Les chiffres de mobilisation des Gilets jaunes sont-ils "manipulés" par le pouvoir ?

Publié le 28 novembre 2018 à 18h52, mis à jour le 28 novembre 2018 à 18h58

Source : Sujet JT LCI

FACT CHECK - Selon les chiffres du ministère de l’Intérieur, près de 81.000 Gilets jaunes ont été recensés samedi 24 novembre, dans toute la France. Ils étaient près de 283.000 au total la semaine d’avant, selon le même décompte. Des données contestées, et notamment par le syndicat Policiers en colère, qui comptait un million de manifestants samedi 17 novembre et a dénoncé une "manipulation" du gouvernement. L’occasion de décortiquer cette guerre des chiffres.

Les chiffres sont contestés de tous bords. Internautes, personnalités politiques et porte-parole de Gilets jaunes accusent le ministère de l’Intérieur de les avoir "manipulés" pour amoindrir l'ampleur de la mobilisation, en comptant 81.000 Gilets jaunes  samedi 24 novembre, dans toute la France et près de 283.000 le 17 novembre. Qu’en est-il réellement ?

Une "cellule" spéciale pour un décompte national

Comme d’habitude, l'ampleur d'une mobilisation est une question sensible. La fameuse "guerre des chiffres" qui, généralement, oppose le comptage des policiers à celui des syndicats est d’autant plus forte que les Gilets jaunes ne disposent d’aucune structure officielle à même d'opérer à ce comptage. Alors, pour le 17 novembre, lors de la première mobilisation, le ministère de l’Intérieur avait annoncé mettre en place une "cellule" spéciale. Il aurait ainsi demandé aux préfets de "faire remonter le nombre de rassemblements" et "le nombre de manifestants" à l’échelle locale. Le décompte aurait été effectué par les policiers du renseignement territorial, avant d’être transmis au niveau national. Impossible, donc, de parler de "manipulation" de la part de l’État sans envisager le concours de chaque préfecture.

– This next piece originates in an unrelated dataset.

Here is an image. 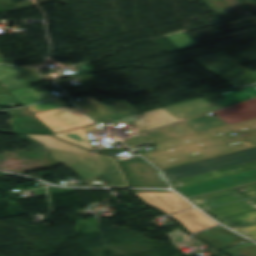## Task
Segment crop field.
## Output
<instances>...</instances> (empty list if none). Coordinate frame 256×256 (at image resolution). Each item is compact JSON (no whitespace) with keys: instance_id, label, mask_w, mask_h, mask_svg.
<instances>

Dans un communiqué, Christophe Castaner, ministre de l’Intérieur, expliquait aussi avoir eu des "chiffres précis tout au long de la journée". Entendre par là que la place Beauveau a fait un recensement régulier. De plus, interrogé par France Info, l’Intérieur a déclaré que "tous les points de blocage ont été identifiés et ont fait l’objet d’une présence des forces de l’ordre". Pas d’oubliés, donc, selon ces précisions. Mais n’ont pas été données de plus amples précisions quant à la méthodologie utilisée afin d’estimer le "turn over", les Gilets jaunes se "relayant" sur les points de rassemblement. Il est alors impossible d’assurer qu’un Gilet jaune n’a pas été comptabilisé deux fois. Ou qu’entre les passages des forces de l’ordre des personnes n’ont pas été oubliées.  

Un million de Gilets jaunes? Un chiffre peu raisonnable

Et qu’en est-il du chiffre d'un million qui circule sur les réseaux sociaux ? Il a été initialement annoncé par le syndicat non représentatif "Policier en colère", un groupe très orienté puisque dirigé par un élu du Rassemblement national (ex-FN). Petit syndicat, qui se proclame "100 % contestataire", il a, pour aboutir à son calcul, multiplié les nombre de points de rassemblement annoncés par le gouvernement par ce qu’ils estiment être la moyenne de Gilets jaunes mobilisés sur chacun d'entre eux : soit 2000 x 500. Un "calcul rapide" par lequel ils justifient ce chiffre. 

Sauf que selon le cabinet Occurrence, sollicité par les médias pour comptabiliser de manière indépendante le nombre de manifestants dans les différentes marches, "il n'y avait souvent que quelques dizaines de personnes, pas plus" par rassemblement. Interrogé par France Info, un de ses porte-parole considère que le chiffre du syndicat n’est pas "raisonnable". Ce groupe indépendant, qui fait notamment des estimations pour différentes chaînes dont TF1, estime d’ailleurs généralement que les donnés des forces de l’ordre sont fiables "à 10% près". Les Gilets jaunes étaient donc peut-être un peu plus de 283.000 samedi 17 novembre. Mais on ne peut rationnellement parler ni de "manipulation" ni d’un million de participants.